Thursday, April 17, 2008

Reality is just a starting point

O'Nolan's liquid sense of reality, so helpful in his writing, was mirrored to an unfortunate degree in his own life, where he was prone to damaging confusions. Just as de Selby suffers from an inability to distinguish between men and women, O'Nolan suffered from an inability to distinguish between fame and artistic success (he moaned, not entirely facetiously, "Gone With the Wind keeps me awake at night sometimes -- I mean, the quantity of potatoes earned by the talented lady novelist"). The limited impact of At Swim-Two-Birds led O'Nolan to dismiss it as a "bum book," and when The Third Policeman failed to find a home (too "fantastic," in the judgment of his publisher), he concluded that this book, too, was worthless. Rather than be humiliated in the eyes of Dublin, O'Nolan took to claiming that the manuscript had been lost (variously, in a tramcar, a hotel, a train). It hadn't. It was published posthumously in 1967 and gained, in addition to canonical status, a small if peculiarly intense following. Rather bizarrely, the novel recently found a substantial new audience after a paperback copy made a two-second appearance on the cult TV drama Lost.
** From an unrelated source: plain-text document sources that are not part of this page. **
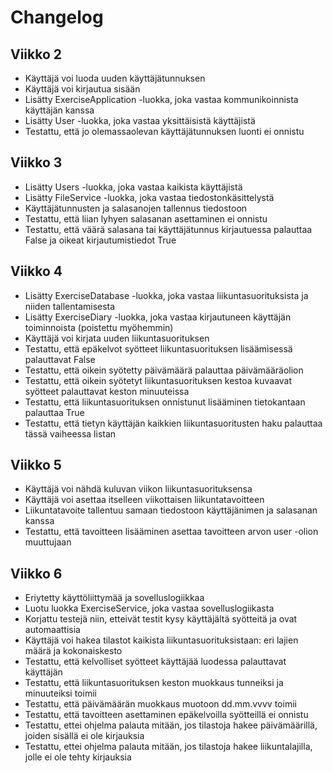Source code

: # Changelog

## Viikko 2

- Käyttäjä voi luoda uuden käyttäjätunnuksen
- Käyttäjä voi kirjautua sisään
- Lisätty ExerciseApplication -luokka, joka vastaa kommunikoinnista käyttäjän kanssa
- Lisätty User -luokka, joka vastaa yksittäisistä käyttäjistä
- Testattu, että jo olemassaolevan käyttäjätunnuksen luonti ei onnistu

## Viikko 3

- Lisätty Users -luokka, joka vastaa kaikista käyttäjistä
- Lisätty FileService -luokka, joka vastaa tiedostonkäsittelystä
- Käyttäjätunnusten ja salasanojen tallennus tiedostoon
- Testattu, että liian lyhyen salasanan asettaminen ei onnistu
- Testattu, että väärä salasana tai käyttäjätunnus kirjautuessa palauttaa False ja oikeat kirjautumistiedot True

## Viikko 4

- Lisätty ExerciseDatabase -luokka, joka vastaa liikuntasuorituksista ja niiden tallentamisesta
- Lisätty ExerciseDiary -luokka, joka vastaa kirjautuneen käyttäjän toiminnoista (poistettu myöhemmin)
- Käyttäjä voi kirjata uuden liikuntasuorituksen
- Testattu, että epäkelvot syötteet liikuntasuorituksen lisäämisessä palauttavat False
- Testattu, että oikein syötetty päivämäärä palauttaa päivämääräolion
- Testattu, että oikein syötetyt liikuntasuorituksen kestoa kuvaavat syötteet palauttavat keston minuuteissa
- Testattu, että liikuntasuorituksen onnistunut lisääminen tietokantaan palauttaa True
- Testattu, että tietyn käyttäjän kaikkien liikuntasuoritusten haku palauttaa tässä vaiheessa listan

## Viikko 5

- Käyttäjä voi nähdä kuluvan viikon liikuntasuorituksensa
- Käyttäjä voi asettaa itselleen viikottaisen liikuntatavoitteen
- Liikuntatavoite tallentuu samaan tiedostoon käyttäjänimen ja salasanan kanssa
- Testattu, että tavoitteen lisääminen asettaa tavoitteen arvon user -olion muuttujaan 

## Viikko 6

- Eriytetty käyttöliittymää ja sovelluslogiikkaa
- Luotu luokka ExerciseService, joka vastaa sovelluslogiikasta
- Korjattu testejä niin, etteivät testit kysy käyttäjältä syötteitä ja ovat automaattisia
- Käyttäjä voi hakea tilastot kaikista liikuntasuorituksistaan: eri lajien määrä ja kokonaiskesto
- Testattu, että kelvolliset syötteet käyttäjää luodessa palauttavat käyttäjän
- Testattu, että liikuntasuorituksen keston muokkaus tunneiksi ja minuuteiksi toimii
- Testattu, että päivämäärän muokkaus muotoon dd.mm.vvvv toimii
- Testattu, että tavoitteen asettaminen epäkelvoilla syötteillä ei onnistu
- Testattu, ettei ohjelma palauta mitään, jos tilastoja hakee päivämäärillä, joiden sisällä ei ole kirjauksia
- Testattu, ettei ohjelma palauta mitään, jos tilastoja hakee liikuntalajilla, jolle ei ole tehty kirjauksia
Brian O'Nolan would have appreciated this kind of success. He referred to The Third Policeman (and to his other fiction) as stuff written to make you laugh. He would have regarded it as terrible pose to place the book somewhere between the pataphysics of Alfred Jarry (the scientist of imaginary solutions) and the metaphysics of Martin Heidegger (the analyst of the hermeneutics of facticity). A Catholic and, in the persona of Myles na Gopaleen, an enemy of pretension and cant, he undermined most claims to importance -- his own most assiduously of all. This creates a Flann O'Brien -- worthy conundrum: How can we credit him with being a literary or philosophical radical if he had no intention of being one?